PET makes pictures or images non-invasively of the blood flow and/or metabolic activity of the heart using a safe, short-lived radionuclide (figure 2). The resulting image is a three-dimensional picture of the heart's blood flow capacity (figure 3).

Figure 2

The PET Scanner takes pictures of the heart muscle blood flow and metabolism after intravenous injection of a positron radiotracer.

Figure 3

The diagnosis of coronary atherosclerosis by PET is astonishingly accurate. It is better than the arteriogram because it identifies effects of diffuse coronary atherosclerosis that are not detectable by coronary arteriography, now shown to miss 79% of this common form of coronary atherosclerosis. The initial PET imaging provides early diagnosis that allows treatment to begin long before symptoms develop. Follow-up imaging definitively indicates whether there is progression (figure 4) or regression (figure 5) of coronary heart disease, and whether more vigorous treatment is needed.

Figure 4

The vigorous dietary and drug treatment regimen relieves pain, partly reverses and prevents additional vascular disease, heart attacks, sudden death and the need for balloon dilation or bypass surgery. It is considerably less costly than these procedures with better outcomes.

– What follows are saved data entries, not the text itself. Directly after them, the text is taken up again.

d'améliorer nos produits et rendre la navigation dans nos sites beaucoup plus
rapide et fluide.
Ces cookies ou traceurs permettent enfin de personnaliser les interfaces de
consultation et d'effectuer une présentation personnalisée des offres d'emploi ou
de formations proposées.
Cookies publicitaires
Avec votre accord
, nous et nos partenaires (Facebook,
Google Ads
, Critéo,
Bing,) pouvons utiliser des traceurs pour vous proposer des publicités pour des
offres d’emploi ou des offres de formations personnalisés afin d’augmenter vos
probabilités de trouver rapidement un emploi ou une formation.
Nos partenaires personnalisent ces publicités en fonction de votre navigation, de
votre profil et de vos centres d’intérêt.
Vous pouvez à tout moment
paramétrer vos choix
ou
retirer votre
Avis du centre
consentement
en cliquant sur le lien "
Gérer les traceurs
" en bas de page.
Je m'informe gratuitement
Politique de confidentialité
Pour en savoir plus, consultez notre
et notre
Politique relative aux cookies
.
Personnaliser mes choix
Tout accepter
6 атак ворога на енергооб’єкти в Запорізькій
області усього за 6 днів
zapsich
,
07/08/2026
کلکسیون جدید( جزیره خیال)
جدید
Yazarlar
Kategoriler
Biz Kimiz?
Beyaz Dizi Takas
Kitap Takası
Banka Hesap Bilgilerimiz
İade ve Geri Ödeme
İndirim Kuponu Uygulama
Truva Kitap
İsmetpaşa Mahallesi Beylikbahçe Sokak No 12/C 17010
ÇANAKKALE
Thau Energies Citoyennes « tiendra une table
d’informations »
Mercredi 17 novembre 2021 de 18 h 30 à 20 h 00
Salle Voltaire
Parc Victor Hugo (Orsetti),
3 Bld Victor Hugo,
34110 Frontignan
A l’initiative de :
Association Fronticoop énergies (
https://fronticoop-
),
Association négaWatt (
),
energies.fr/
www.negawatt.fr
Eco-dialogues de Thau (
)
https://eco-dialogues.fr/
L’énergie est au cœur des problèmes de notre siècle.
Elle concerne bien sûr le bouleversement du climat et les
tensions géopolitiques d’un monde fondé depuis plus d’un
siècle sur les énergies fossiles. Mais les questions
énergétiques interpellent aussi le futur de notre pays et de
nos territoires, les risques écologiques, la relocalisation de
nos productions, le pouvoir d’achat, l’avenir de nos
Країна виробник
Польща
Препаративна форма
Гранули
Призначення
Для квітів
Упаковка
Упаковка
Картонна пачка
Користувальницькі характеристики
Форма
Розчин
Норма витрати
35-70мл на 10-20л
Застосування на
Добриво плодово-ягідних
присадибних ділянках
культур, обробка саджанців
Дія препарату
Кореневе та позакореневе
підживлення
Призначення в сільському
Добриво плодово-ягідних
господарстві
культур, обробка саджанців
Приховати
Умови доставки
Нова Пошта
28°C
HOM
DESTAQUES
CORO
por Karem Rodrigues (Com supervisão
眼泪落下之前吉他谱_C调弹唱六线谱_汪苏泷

One of the great advantages of PET is its superior ability to diagnose or assess the severity of coronary heart disease early in its development when a patient has the best opportunity for optimal survival and/or quality of life. PET offers diagnosis and follow-up assessment with an accuracy greater than tests using ECG monitoring, traditional nuclear studies, or coronary angiograms. Standard exercise testing with ECG monitoring or standard imaging technology gives erroneous results in 50 percent or more of patients, particularly women. Even standard coronary angiograms are often erroneous: visual estimates of specific arterial narrowing by board certified cardiologists over-estimate the severity of narrowing by as much as 60 percent. Moreover, in 79% of subjects with elevated cholesterol, coronary angiograms fail to identify more general, diffuse build-up of cholesterol throughout the walls of the arteries, a condition which causes most heart attacks and strokes. In contrast, PET imaging has an accuracy of 96 to 98 percent in identifying the severity of narrowing of coronary arteries. PET also identifies the abnormalities of blood flow in heart muscle caused by diffuse build-up of cholesterol throughout the walls of the artery that are often not apparent on an angiogram (figure 6).